Written problem — Pick up the text on Eidetica authentication below at its final line and carry it forward.

Source —
-----
Authentication Data Location

Authentication configuration is stored in the special _settings store under the auth key. This placement ensures that:

• Authentication rules are included in _settings, which contains all the data necessary to validate the database and add new Entries
• Access control changes are tracked in the immutable history
• Settings can be validated against the current entry being created

The _settings store uses the crate::crdt::Doc type, which is a hierarchical CRDT that resolves conflicts using Last-Write-Wins (LWW) semantics. The ordering for LWW is determined deterministically by the DAG design (see CRDT documentation for details).

Clarification: Throughout this document, when we refer to Doc, this is the hierarchical CRDT document type supporting nested structures. The _settings store specifically uses Doc to enable complex authentication configurations including nested policy documents and key management.

Permission Hierarchy

Eidetica implements a three-tier permission model:

Authentication Framework

Key Structure

The current implementation supports direct authentication keys stored in the _settings.auth configuration. Each key consists of:

classDiagram
    class AuthKey {
        String pubkey
        Permission permissions
        KeyStatus status
    }

    class Permission {
        <<enumeration>>
        Admin(priority: u32)
        Write(priority: u32)
        Read
    }

    class KeyStatus {
        <<enumeration>>
        Active
        Revoked
    }

    AuthKey --> Permission
    AuthKey --> KeyStatus

Note: Both direct keys and delegated databases are fully implemented and functional, including DelegatedTreeRef, PermissionBounds, and TreeReference types.

Direct Key Example

{
  "_settings": {
    "auth": {
      "KEY_LAPTOP": {
        "pubkey": "ed25519:PExACKOW0L7bKAM9mK_mH3L5EDwszC437uRzTqAbxpk",
        "permissions": "write:10",
        "status": "active"
      },
      "KEY_DESKTOP": {
        "pubkey": "ed25519:QJ7bKAM9mK_mH3L5EDwszC437uRzTqAbxpkPExACKOW0L",
        "permissions": "read",
        "status": "active"
-----
Provided records —
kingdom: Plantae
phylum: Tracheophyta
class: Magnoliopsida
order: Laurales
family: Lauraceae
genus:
-----
Response —
      },
      "*": {
        "pubkey": "*",
        "permissions": "read",
        "status": "active"
      },
      "PUBLIC_WRITE": {
        "pubkey": "*",
        "permissions": "write:100",
        "status": "active"
      }
    },
    "name": "My Database"
  }
}

Note: The wildcard key * enables global permissions for anyone. Wildcard keys:

• Can have any permission level: "read", "write:N", or "admin:N"
• Are commonly used for world-readable databases (with "read" permissions) but can grant broader access
• Can be revoked like any other key
• Can be included in delegated databases (if you delegate to a database with a wildcard, that's valid)

Entry Signing Format

Every entry in Eidetica must be signed. The authentication information is embedded in the entry structure:

{
  "database": {
    "root": "tree_root_id",
    "parents": ["parent_entry_id"],
    "data": "{\"key\": \"value\"}",
    "metadata": "{\"_settings\": [\"settings_tip_id\"]}"
  },
  "stores": [
    {
      "name": "users",
      "parents": ["parent_entry_id"],
      "data": "{\"user_data\": \"example\"}"
    }
  ],
  "auth": {
    "sig": "ed25519_signature_base64_encoded",
    "key": "KEY_LAPTOP"
  }
}

The auth.key field can be either:

• Direct key: A string referencing a key name in this database's _settings.auth
• Delegation path: An ordered list of {"key": "delegated_tree_1", "tips": ["A", "B"]} elements, where the last element must contain only a "key" field

The auth.sig field contains the base64-encoded Ed25519 signature of the entry's content hash.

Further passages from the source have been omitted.